Publicado por: Rudolfo Lago | 19 fev 2021
Entre a tragédia da derrota para o Uruguai na Copa de 1950 e o triunfo contra a Suécia na Copa de 1958, o genial dramaturgo e cronista esportivo Nelson Rodrigues criou sua definição sobre a psicologia do brasileiro: o “complexo de vira-latas”.
Especialmente nos momentos em que falha, o brasileiro tem uma imensa vergonha de si mesmo. Vivemos de enxergar qualidades muitas vezes duvidosas em outros países e povos e não temos a mesma capacidade de enxergar as nossas. Somos um país eternamente imaturo e infantil nesse sentido. E talvez por isso tenhamos tantas vezes interrompido a nossa experiência democrática por uma pressa tola. Mais de uma vez imaginamos ditaduras como um atalho para descobrir, infelizes depois, que na verdade são uma picada bem mais sofrida e comprida, um atoleiro.
A opção por tomar essa direção na encruzilhada é uma associação entre gente má e mal intencionada e tolos ingênuos. Os maus ficam na entrada indicando o caminho. E os tolos seguem sem pestanejar. E, depois, os tolos reclamam da nossa eterna tragédia.

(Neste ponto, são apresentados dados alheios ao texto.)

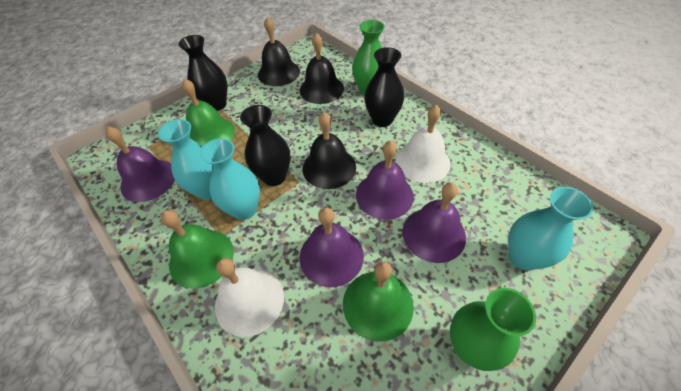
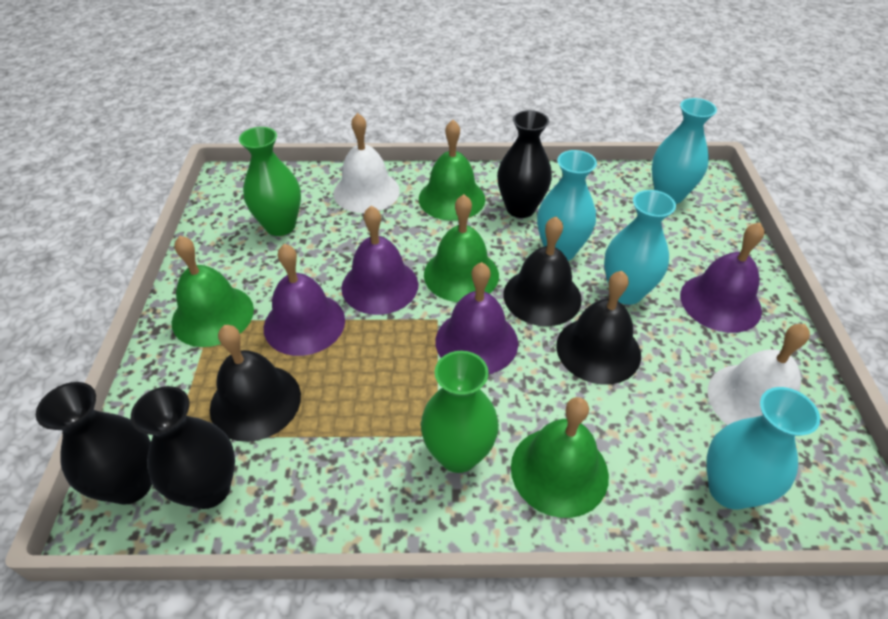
green bell: [161,210,234,289] [182,78,235,146] [343,261,414,342] = 3 -> [172,236,254,347] [419,120,485,221] [424,194,499,302] [511,397,609,518] = 4
turquoise vase: [158,119,213,200] [200,138,260,220] [508,187,594,271] = 3 -> [537,150,597,261] [604,190,676,305] [652,98,717,204] [707,387,820,510] = 4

Parecem se esquecer rapidamente que o atoleiro foi o caminho escolhido por eles mesmos.
No momento, pululam nas redes sociais os dois tipos de gente. O marombado deputado Daniel Silveira é lamentável espécime da primeira leva. A escolha de um candidato conservador, mesmo de uma direita mais extremada, deveria ser um processo normal na democracia. Em países maduros, presidentes de esquerda e de direita se sucedem sem que o regime seja contestado. Faz parte da saudável necessidade da alternância de poder. No Brasil, infelizmente, a opção por um nome conservador fez emergir uma leva monstruosa de gente sem apreço à democracia. Gente que tem saudade de um tempo que nunca houve. Gente que tem saudade de uma mentira.
Do outro lado, as redes sociais estão infestadas de tolos que repetem frases feitas do tipo: “Democracia aqui?”. Sim, democracia aqui! O processo de reconstrução democrática brasileiro é dos mais bonitos e deveria nos ser motivo de orgulho. Produziu a Constituição de 1988 que, apesar dos seus defeitos, é recheada de importantes conquistas sociais e de instituições meritórias como o Ministério Público. Produziu o Sistema Único de Saúde que, apesar dos desafios de atender a uma população tão pobre e desigual, é o mais universal e generoso sistema de saúde do planeta. Produziu a estabilidade econômica, que livrou o país da inimaginável confusão econômica que os que não viveram os tempos de hiperinflação nem conseguem ser capazes de entender.
É inacreditável que alguém com a falta de educação e a cara de vilão dos piores filmes da Marvel seja capaz de convencer outros a enveredar pela trilha do atoleiro que indica. Mas muitos tolos uivam diante da conclusão equivocada e tola da tal falta de democracia. Uivam ao não perceberem que as situações de outros países e povos que admiram são fruto de uma longa e sofrida construção. Esquecem-se dos sofrimentos e agruras passadas de países que hoje acham lindos exemplos de civilização. E ignoram ainda que, se não chegamos lá, é porque a toda hora preferimos enveredar por esses falsos atalhos. E, depois, é muito difícil recuperar o tempo perdido no atoleiro.
Democracia é construção. Não é produto comprado pronto na prateleira. A cada eleição, a cada escolha, o voto educa com seus acertos e erros. E é a partir daí que os demais frutos possíveis da democracia – mais igualdade, mais tolerância, mais desenvolvimento – podem ser colhidos. Mas esses frutos só serão colhidos se for essa a escolha. Porque é o mesmo povo que opta por perseverar no caminho certo ou preferir o falso atalho.
Depois, não adianta reclamar quando a lama começar a bater na cintura. Quando o corpo começar a se afundar nela. Quando, mais uma vez, diante do caminho errado, se perceber bem tarde que a vereda nada tinha de atalho. E que não haverá mais jeito de dar a volta para corrigir o rumo.